* _Problem_
Among the entries below, find the lines holding "Zealand" and copy them.

* _Dataset content_
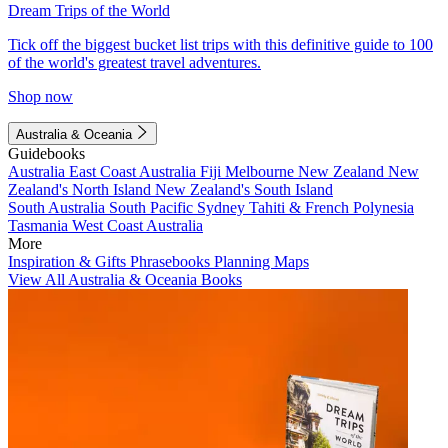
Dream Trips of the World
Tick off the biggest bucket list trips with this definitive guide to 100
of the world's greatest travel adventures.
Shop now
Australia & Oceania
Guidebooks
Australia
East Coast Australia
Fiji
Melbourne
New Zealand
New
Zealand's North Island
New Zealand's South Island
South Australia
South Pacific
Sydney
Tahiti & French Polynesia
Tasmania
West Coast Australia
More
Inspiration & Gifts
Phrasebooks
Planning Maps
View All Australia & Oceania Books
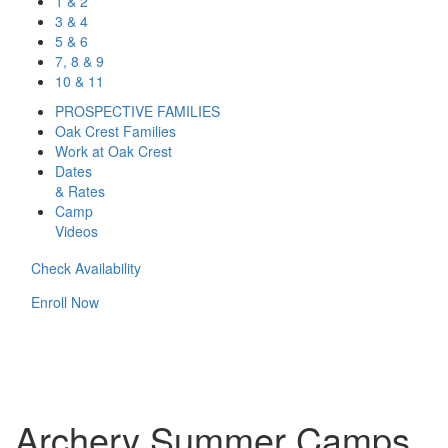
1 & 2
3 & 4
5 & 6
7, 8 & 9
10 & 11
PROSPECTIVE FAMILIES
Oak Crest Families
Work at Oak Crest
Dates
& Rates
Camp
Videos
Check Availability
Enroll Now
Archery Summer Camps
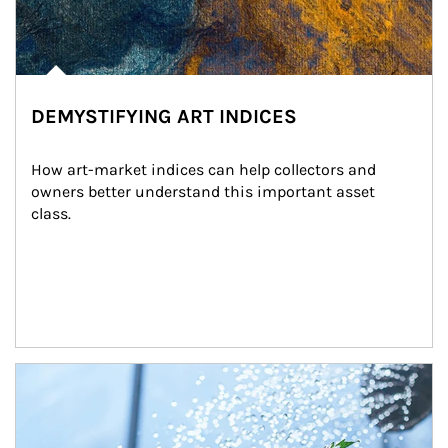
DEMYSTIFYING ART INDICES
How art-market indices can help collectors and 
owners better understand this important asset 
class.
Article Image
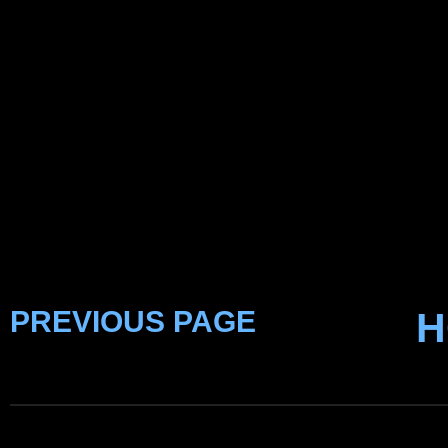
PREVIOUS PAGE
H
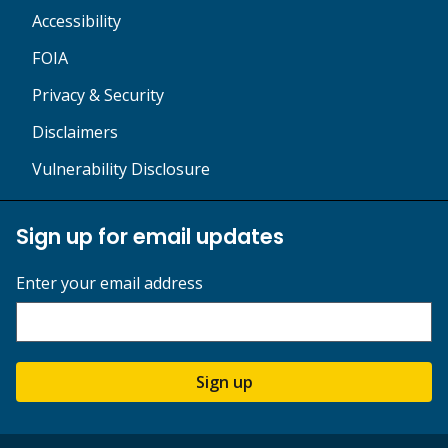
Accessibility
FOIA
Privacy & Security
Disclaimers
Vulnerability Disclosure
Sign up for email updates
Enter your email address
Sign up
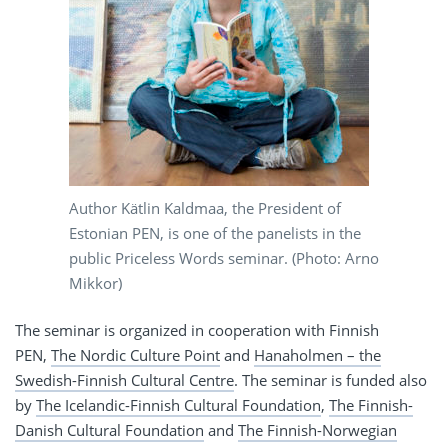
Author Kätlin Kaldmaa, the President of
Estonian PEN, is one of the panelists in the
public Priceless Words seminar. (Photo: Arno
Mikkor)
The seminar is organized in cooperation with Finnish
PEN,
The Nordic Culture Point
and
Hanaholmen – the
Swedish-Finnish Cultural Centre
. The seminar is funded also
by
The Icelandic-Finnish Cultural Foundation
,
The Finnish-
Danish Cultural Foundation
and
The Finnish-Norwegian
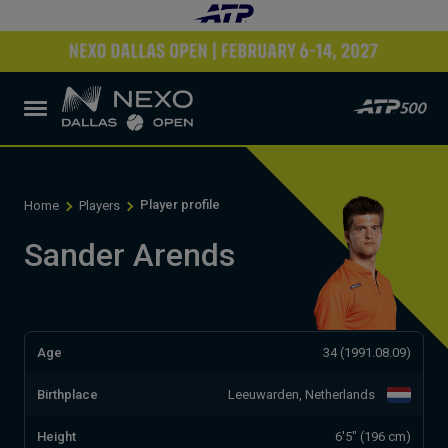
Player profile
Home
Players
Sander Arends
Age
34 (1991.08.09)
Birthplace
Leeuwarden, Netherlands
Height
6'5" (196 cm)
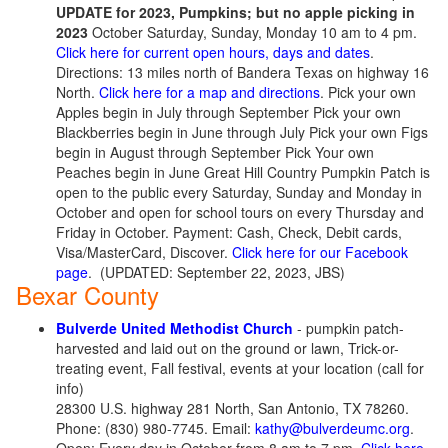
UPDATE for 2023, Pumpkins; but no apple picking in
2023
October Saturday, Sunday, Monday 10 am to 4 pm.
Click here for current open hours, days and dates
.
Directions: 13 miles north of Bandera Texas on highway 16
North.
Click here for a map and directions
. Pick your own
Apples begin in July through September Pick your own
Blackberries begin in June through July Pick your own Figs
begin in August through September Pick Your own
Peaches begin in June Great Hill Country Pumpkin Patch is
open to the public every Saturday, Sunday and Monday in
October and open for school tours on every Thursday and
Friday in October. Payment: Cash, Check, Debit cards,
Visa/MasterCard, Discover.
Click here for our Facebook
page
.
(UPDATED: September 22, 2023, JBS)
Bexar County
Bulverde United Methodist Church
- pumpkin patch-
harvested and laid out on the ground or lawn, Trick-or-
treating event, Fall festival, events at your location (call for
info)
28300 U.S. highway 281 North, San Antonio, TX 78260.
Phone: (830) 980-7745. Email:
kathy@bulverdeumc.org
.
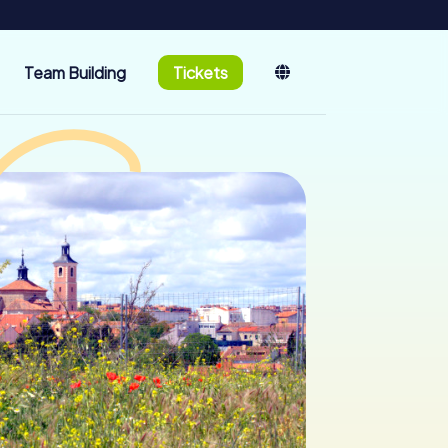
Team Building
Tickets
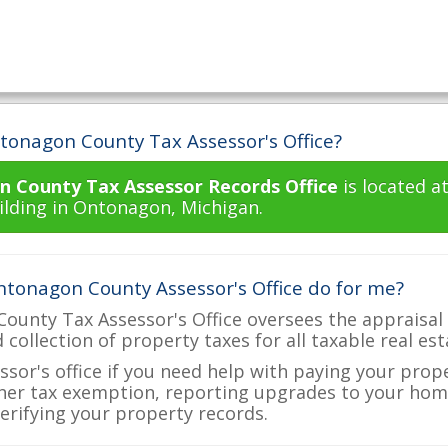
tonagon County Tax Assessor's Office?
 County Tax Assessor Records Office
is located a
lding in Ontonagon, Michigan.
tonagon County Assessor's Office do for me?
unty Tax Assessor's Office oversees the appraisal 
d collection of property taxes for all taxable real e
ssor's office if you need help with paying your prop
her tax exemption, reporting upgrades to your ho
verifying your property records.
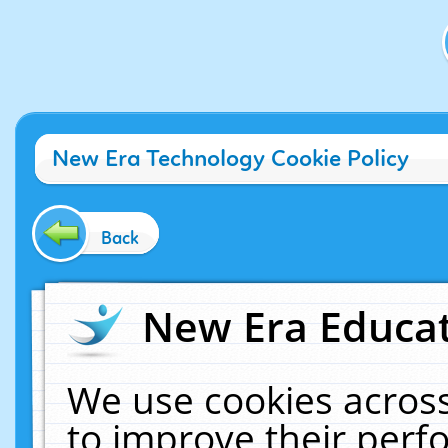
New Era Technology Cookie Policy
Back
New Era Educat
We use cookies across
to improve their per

--

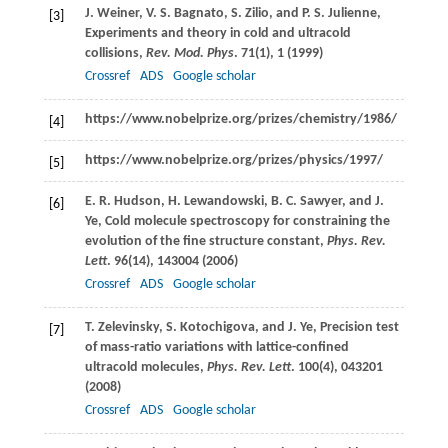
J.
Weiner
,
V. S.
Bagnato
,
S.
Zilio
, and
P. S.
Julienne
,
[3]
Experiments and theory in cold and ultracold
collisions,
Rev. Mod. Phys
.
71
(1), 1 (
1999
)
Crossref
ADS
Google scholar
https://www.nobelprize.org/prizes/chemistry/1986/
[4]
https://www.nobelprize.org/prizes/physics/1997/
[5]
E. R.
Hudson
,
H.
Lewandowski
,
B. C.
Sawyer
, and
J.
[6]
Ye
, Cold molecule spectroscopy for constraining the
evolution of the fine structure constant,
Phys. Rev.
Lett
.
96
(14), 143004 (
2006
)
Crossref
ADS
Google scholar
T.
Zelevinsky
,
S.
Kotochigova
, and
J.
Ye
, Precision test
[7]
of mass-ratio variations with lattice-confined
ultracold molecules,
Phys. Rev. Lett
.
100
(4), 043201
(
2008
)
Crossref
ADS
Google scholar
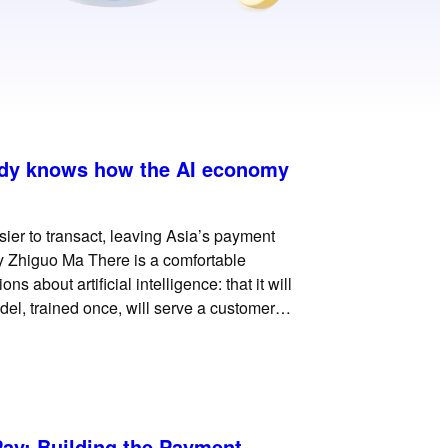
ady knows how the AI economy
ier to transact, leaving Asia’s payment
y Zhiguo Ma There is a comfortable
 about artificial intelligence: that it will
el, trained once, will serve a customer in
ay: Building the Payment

* _Result of the exercise_
New Zealand
Zealand's North Island
New Zealand's South Island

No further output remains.